Required action: Exclude pictures and give again exactly the lines of the listing, beginning with its first line and ending with the one that contains "right shoulder: (251, 260)".

[Records for processing]

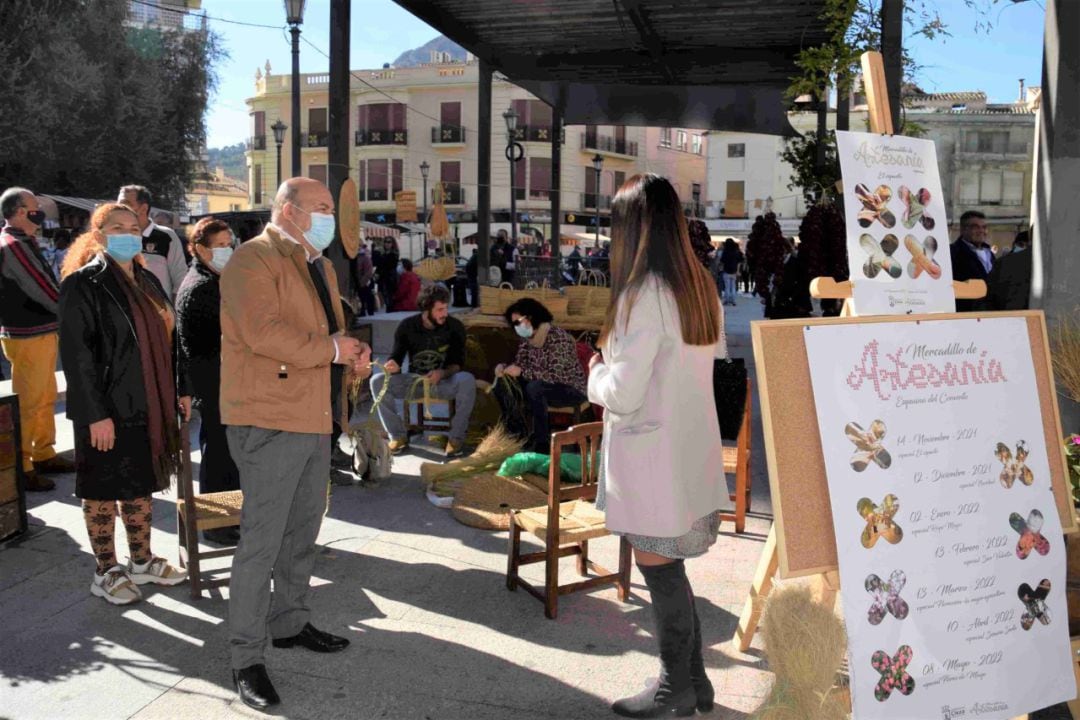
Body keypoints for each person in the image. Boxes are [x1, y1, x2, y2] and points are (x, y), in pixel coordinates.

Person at [219, 177, 371, 711]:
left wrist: (348, 353)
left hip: (312, 415)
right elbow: (262, 333)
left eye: (331, 207)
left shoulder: (319, 265)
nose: (331, 217)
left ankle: (289, 622)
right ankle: (245, 657)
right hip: (269, 419)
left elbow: (325, 334)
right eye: (322, 208)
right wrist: (331, 349)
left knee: (303, 530)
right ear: (287, 211)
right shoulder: (251, 260)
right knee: (260, 542)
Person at [588, 174, 727, 718]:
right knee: (672, 572)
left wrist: (595, 373)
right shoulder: (699, 286)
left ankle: (676, 687)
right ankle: (694, 681)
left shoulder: (641, 296)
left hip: (652, 464)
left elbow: (622, 393)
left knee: (662, 575)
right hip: (689, 456)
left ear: (632, 228)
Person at [58, 202, 191, 605]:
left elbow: (171, 338)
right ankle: (106, 570)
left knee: (138, 483)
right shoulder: (83, 283)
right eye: (117, 227)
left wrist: (180, 388)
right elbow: (77, 356)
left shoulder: (147, 279)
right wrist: (96, 415)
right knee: (101, 488)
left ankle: (142, 561)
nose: (129, 233)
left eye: (134, 226)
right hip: (105, 408)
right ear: (98, 235)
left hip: (145, 401)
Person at [0, 187, 75, 491]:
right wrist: (72, 314)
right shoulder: (13, 246)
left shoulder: (21, 242)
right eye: (34, 208)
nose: (39, 213)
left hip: (38, 333)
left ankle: (44, 452)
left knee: (44, 396)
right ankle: (23, 462)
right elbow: (42, 288)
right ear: (19, 212)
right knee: (31, 402)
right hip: (28, 334)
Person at [174, 217, 240, 545]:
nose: (227, 250)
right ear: (200, 249)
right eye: (220, 246)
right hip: (214, 384)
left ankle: (228, 518)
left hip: (224, 382)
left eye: (230, 244)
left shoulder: (216, 279)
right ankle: (217, 523)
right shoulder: (201, 287)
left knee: (228, 454)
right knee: (219, 456)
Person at [370, 284, 476, 458]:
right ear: (426, 309)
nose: (445, 314)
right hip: (414, 382)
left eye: (446, 308)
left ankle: (456, 439)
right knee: (377, 381)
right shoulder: (407, 326)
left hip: (443, 382)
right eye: (440, 309)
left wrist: (441, 373)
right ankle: (398, 436)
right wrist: (392, 366)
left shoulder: (455, 326)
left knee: (467, 380)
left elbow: (457, 364)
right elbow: (396, 357)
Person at [493, 298, 588, 453]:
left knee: (535, 388)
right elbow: (520, 364)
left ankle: (541, 443)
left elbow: (555, 375)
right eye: (514, 324)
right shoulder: (526, 340)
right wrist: (504, 369)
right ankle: (517, 434)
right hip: (539, 386)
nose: (516, 327)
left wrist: (522, 372)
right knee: (503, 385)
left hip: (570, 389)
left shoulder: (558, 337)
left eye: (518, 322)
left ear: (531, 317)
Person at [117, 185, 188, 300]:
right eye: (118, 204)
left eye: (125, 204)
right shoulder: (113, 237)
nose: (119, 209)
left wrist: (172, 314)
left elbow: (180, 279)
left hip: (158, 314)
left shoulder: (166, 237)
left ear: (143, 208)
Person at [950, 210, 995, 312]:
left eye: (984, 227)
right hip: (967, 313)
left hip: (990, 312)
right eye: (975, 227)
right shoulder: (952, 253)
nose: (981, 231)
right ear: (963, 230)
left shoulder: (989, 253)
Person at [987, 229, 1033, 311]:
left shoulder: (1002, 263)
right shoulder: (1002, 263)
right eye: (1021, 244)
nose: (1023, 249)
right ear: (1014, 244)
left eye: (1025, 246)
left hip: (1006, 315)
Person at [374, 237, 400, 312]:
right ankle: (388, 309)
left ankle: (390, 309)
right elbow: (377, 263)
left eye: (389, 242)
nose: (387, 244)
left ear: (392, 244)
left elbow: (388, 265)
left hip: (390, 277)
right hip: (383, 277)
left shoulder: (394, 254)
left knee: (389, 295)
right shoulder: (383, 253)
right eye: (385, 242)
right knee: (384, 294)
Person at [716, 238, 742, 306]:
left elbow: (722, 261)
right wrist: (738, 270)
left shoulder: (725, 252)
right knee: (733, 286)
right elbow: (739, 261)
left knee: (727, 286)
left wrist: (719, 268)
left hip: (726, 270)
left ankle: (727, 300)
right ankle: (733, 300)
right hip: (734, 271)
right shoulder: (736, 252)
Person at [353, 240, 376, 316]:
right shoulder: (354, 257)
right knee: (361, 299)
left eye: (359, 245)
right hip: (359, 282)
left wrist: (362, 282)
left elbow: (368, 272)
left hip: (365, 282)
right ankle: (362, 312)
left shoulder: (365, 257)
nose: (358, 247)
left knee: (368, 297)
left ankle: (370, 313)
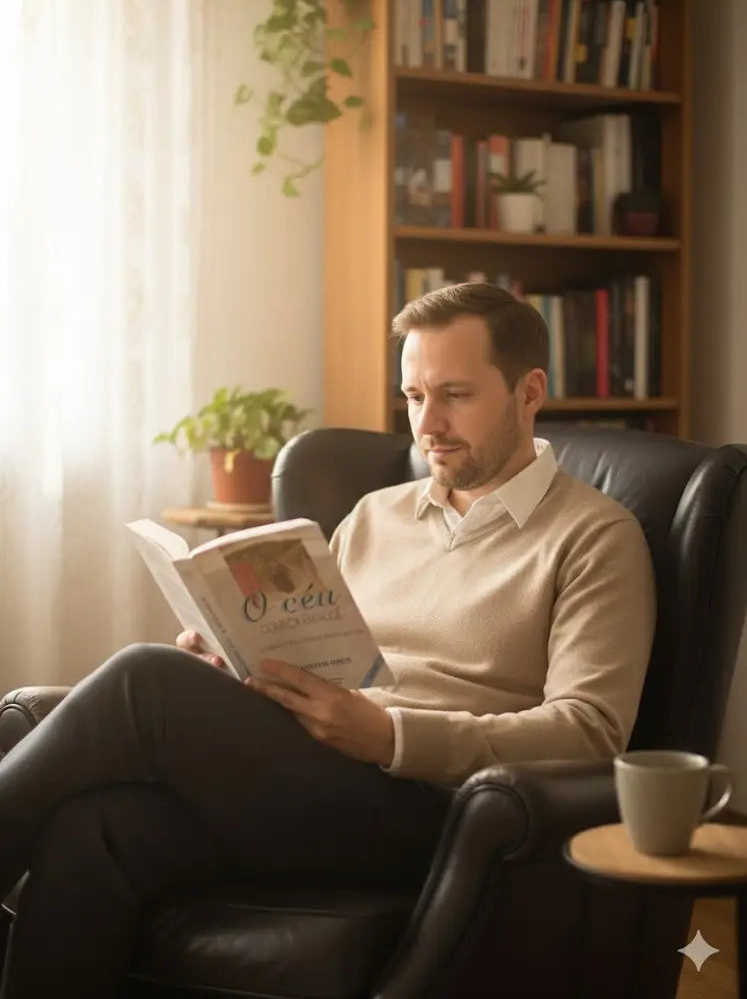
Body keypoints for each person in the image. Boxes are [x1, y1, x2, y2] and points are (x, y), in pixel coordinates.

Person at [0, 283, 656, 996]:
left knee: (143, 681)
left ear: (529, 391)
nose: (426, 424)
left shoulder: (595, 537)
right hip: (315, 778)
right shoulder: (375, 516)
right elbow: (320, 653)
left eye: (454, 394)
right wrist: (233, 661)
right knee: (97, 830)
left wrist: (392, 737)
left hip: (440, 809)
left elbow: (591, 732)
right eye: (412, 396)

[/Records for processing]

Finished task:
Body keypoints for each person in the image. Boxes are [x1, y1, x2, y2] and points are (x, y), in pixel coordinates.

Person at [219, 177, 371, 711]:
left wrist: (348, 353)
left hip: (312, 415)
right elbow: (262, 333)
left eye: (331, 207)
left shoulder: (319, 265)
nose: (331, 217)
left ankle: (289, 622)
right ankle: (245, 657)
right hip: (269, 419)
left elbow: (325, 334)
right eye: (322, 208)
right wrist: (331, 349)
left knee: (303, 530)
right ear: (287, 211)
right shoulder: (251, 260)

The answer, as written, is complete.